What needs to be done. Output the lines of the entries below exactly as they appear, from the line that contains "scientific name: Zenaida macroura" up to and including the line that contains "common name: Corn gromwell".

**** Input material ****

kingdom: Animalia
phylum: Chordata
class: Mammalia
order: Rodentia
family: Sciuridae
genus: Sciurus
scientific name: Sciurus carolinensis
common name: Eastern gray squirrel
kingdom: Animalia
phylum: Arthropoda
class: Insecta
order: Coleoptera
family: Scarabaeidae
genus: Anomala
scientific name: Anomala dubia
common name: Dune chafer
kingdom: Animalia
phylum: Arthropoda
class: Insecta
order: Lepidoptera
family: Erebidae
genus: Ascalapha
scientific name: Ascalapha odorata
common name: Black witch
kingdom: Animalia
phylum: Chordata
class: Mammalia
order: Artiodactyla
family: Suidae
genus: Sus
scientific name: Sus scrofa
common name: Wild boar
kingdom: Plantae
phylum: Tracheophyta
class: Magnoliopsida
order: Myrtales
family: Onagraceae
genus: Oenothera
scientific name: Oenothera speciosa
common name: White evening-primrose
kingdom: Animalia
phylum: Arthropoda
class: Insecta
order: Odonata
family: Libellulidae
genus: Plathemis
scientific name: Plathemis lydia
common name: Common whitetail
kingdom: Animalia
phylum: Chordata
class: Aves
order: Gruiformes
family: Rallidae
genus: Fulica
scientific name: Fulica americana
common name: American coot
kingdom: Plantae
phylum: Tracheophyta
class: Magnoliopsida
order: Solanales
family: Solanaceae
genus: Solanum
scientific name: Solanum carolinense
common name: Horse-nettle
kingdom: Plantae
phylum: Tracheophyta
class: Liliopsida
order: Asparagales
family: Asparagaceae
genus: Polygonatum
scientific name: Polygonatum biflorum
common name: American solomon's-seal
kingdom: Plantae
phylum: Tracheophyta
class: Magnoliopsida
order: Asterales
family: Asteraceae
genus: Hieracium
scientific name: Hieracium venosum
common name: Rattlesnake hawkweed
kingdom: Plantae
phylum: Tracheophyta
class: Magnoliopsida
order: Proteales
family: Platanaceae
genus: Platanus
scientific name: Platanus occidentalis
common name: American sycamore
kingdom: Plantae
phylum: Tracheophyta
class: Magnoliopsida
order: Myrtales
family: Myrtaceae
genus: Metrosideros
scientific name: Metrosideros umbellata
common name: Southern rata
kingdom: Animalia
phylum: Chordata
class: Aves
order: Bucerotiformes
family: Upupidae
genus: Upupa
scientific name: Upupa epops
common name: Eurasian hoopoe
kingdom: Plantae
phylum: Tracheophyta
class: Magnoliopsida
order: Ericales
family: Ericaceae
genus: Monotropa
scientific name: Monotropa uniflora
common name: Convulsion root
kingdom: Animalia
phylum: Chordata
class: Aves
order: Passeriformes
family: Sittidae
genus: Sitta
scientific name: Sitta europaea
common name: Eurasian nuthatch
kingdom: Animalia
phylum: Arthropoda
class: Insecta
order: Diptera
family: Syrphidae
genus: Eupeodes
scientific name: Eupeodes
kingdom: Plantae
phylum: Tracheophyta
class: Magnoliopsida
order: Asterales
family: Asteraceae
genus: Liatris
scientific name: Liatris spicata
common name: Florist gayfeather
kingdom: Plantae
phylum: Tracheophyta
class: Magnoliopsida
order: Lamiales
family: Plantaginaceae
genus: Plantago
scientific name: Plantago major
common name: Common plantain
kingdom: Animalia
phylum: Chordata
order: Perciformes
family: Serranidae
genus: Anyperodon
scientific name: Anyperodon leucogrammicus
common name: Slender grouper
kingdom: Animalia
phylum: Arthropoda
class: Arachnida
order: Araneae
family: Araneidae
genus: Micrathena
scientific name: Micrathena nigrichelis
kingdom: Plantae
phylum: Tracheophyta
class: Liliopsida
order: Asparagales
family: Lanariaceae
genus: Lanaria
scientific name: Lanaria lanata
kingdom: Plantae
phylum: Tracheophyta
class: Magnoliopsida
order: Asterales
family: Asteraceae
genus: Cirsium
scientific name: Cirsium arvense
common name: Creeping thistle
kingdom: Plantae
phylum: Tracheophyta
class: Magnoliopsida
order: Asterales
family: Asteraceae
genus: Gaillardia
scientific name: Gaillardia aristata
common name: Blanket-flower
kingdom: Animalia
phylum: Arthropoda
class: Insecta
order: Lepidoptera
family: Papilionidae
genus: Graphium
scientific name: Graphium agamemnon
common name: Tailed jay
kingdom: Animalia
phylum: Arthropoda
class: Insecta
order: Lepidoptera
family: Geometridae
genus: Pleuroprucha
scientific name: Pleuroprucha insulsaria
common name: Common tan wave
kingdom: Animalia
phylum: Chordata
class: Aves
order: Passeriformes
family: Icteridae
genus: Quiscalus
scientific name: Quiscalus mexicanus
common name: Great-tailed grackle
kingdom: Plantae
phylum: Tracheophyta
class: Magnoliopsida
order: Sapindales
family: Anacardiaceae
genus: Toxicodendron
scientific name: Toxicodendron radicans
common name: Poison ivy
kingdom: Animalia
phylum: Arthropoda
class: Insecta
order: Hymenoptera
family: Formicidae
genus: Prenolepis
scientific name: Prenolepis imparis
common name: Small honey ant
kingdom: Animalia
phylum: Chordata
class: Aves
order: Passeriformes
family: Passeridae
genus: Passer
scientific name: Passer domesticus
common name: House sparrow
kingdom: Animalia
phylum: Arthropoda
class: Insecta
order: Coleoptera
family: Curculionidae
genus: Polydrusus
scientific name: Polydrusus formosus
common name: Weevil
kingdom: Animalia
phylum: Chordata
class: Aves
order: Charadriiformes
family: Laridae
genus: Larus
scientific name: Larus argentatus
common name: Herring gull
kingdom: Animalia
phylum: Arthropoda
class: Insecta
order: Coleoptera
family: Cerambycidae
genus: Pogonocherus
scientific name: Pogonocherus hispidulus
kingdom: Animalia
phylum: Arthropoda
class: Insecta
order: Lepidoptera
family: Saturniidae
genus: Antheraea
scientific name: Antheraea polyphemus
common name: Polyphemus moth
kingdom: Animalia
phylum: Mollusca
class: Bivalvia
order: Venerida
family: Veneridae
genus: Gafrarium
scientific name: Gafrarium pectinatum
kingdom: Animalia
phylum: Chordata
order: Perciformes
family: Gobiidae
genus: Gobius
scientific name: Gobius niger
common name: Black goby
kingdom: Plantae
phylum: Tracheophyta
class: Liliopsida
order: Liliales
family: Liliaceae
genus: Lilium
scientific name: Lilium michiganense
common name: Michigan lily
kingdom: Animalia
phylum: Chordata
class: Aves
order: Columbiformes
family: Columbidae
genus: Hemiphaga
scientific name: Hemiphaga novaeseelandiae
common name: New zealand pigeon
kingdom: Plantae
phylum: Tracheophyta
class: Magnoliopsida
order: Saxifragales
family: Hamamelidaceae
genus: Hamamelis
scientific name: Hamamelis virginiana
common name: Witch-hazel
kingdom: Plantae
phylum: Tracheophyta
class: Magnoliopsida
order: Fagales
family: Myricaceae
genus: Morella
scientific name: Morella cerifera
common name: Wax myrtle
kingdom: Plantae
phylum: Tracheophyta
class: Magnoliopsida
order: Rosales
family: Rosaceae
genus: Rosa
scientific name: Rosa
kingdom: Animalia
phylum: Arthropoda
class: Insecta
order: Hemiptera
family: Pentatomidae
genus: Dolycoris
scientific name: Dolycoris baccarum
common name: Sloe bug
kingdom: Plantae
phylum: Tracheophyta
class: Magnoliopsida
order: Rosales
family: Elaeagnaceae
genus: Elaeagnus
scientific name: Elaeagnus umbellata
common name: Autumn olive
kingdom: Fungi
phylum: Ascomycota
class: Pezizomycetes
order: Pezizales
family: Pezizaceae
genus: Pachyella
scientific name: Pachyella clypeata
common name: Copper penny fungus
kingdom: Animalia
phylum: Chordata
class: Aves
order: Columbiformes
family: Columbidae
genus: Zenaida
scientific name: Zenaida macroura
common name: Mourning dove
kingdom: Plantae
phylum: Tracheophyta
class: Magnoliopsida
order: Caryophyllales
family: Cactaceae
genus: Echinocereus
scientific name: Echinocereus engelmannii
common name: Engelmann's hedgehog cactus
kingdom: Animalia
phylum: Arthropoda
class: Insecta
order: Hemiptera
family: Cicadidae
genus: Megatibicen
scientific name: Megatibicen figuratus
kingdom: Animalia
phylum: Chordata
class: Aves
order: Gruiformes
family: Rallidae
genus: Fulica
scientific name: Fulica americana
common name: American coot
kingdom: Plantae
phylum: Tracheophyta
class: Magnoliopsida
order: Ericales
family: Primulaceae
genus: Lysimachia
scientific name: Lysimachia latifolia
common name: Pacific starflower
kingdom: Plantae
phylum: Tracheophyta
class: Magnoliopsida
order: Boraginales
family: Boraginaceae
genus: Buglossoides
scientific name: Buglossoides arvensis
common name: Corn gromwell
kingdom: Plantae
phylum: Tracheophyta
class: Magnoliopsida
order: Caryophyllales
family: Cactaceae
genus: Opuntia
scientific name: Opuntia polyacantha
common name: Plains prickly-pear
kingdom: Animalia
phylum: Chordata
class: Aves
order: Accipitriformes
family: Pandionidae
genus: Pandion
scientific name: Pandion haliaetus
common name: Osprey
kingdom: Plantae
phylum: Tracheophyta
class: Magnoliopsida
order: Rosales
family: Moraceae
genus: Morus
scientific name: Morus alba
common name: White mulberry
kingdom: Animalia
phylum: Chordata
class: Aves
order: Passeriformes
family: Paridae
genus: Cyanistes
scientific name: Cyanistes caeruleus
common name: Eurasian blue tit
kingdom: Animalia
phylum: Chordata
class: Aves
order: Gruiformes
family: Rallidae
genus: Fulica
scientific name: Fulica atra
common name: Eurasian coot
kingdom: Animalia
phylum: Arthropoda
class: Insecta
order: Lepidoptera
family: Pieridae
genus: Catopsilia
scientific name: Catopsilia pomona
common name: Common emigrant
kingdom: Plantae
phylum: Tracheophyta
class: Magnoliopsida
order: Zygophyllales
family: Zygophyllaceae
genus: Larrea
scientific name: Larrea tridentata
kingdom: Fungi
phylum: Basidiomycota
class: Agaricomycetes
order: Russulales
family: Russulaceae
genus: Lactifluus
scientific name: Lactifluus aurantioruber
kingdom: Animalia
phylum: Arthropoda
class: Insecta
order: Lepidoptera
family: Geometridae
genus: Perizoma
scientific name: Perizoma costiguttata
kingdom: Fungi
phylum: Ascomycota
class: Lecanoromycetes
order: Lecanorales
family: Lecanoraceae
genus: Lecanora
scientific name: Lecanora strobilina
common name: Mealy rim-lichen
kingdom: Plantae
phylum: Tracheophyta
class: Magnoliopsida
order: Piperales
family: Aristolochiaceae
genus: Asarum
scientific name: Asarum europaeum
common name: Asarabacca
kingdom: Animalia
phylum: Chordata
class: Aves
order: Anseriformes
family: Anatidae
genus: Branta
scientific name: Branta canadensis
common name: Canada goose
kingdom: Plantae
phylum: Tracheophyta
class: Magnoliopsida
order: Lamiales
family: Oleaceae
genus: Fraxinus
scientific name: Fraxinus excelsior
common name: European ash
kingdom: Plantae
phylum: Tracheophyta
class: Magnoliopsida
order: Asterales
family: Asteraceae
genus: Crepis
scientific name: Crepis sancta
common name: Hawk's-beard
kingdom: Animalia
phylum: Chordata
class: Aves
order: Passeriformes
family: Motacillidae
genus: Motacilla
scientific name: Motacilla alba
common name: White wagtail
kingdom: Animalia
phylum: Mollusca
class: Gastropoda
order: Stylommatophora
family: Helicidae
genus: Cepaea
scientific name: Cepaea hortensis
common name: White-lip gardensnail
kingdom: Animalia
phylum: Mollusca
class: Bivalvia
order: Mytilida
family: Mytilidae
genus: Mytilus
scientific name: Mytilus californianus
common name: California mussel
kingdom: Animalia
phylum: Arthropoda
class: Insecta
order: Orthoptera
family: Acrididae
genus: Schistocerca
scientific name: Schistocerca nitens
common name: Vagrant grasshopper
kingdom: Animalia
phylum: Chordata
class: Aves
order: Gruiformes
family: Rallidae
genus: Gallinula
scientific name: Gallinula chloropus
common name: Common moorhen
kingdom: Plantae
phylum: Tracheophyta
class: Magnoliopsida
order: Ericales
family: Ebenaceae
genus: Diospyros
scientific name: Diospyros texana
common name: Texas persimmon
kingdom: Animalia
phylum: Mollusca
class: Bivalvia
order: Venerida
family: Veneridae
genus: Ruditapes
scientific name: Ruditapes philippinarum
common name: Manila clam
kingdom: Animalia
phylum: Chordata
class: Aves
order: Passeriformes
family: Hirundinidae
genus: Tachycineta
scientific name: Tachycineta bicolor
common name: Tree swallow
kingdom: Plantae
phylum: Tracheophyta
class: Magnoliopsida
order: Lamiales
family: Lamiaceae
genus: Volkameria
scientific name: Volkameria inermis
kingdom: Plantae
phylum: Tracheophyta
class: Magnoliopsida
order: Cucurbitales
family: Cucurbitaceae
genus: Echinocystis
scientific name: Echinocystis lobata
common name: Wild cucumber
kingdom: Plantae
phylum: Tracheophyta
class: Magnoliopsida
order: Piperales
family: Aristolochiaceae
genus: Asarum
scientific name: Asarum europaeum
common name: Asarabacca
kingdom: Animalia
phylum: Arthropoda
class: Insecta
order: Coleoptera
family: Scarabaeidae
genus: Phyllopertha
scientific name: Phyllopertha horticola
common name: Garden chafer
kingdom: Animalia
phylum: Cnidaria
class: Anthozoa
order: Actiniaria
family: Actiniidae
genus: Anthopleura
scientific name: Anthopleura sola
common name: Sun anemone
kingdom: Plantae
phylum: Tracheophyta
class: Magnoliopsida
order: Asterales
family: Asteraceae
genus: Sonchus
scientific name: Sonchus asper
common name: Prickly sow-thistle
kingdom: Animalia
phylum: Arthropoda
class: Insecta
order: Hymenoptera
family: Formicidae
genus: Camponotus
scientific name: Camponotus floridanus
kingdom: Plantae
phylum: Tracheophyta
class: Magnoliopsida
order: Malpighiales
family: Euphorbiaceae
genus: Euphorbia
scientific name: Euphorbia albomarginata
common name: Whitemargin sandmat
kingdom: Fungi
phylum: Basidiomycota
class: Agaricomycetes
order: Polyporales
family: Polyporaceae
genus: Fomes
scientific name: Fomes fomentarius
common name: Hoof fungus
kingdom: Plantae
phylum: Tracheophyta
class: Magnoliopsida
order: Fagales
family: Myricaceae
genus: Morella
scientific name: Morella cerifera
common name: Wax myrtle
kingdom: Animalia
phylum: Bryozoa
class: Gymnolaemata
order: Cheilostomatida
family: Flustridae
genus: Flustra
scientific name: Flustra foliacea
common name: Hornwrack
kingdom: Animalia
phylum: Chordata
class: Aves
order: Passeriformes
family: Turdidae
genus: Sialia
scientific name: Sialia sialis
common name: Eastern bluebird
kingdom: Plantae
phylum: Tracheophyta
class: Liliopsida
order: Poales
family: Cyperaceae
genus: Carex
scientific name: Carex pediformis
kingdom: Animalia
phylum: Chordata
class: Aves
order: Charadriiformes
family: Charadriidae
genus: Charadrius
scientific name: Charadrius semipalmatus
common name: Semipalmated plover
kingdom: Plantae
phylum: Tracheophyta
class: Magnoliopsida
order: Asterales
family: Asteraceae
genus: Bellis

****

Response below.
scientific name: Zenaida macroura
common name: Mourning dove
kingdom: Plantae
phylum: Tracheophyta
class: Magnoliopsida
order: Caryophyllales
family: Cactaceae
genus: Echinocereus
scientific name: Echinocereus engelmannii
common name: Engelmann's hedgehog cactus
kingdom: Animalia
phylum: Arthropoda
class: Insecta
order: Hemiptera
family: Cicadidae
genus: Megatibicen
scientific name: Megatibicen figuratus
kingdom: Animalia
phylum: Chordata
class: Aves
order: Gruiformes
family: Rallidae
genus: Fulica
scientific name: Fulica americana
common name: American coot
kingdom: Plantae
phylum: Tracheophyta
class: Magnoliopsida
order: Ericales
family: Primulaceae
genus: Lysimachia
scientific name: Lysimachia latifolia
common name: Pacific starflower
kingdom: Plantae
phylum: Tracheophyta
class: Magnoliopsida
order: Boraginales
family: Boraginaceae
genus: Buglossoides
scientific name: Buglossoides arvensis
common name: Corn gromwell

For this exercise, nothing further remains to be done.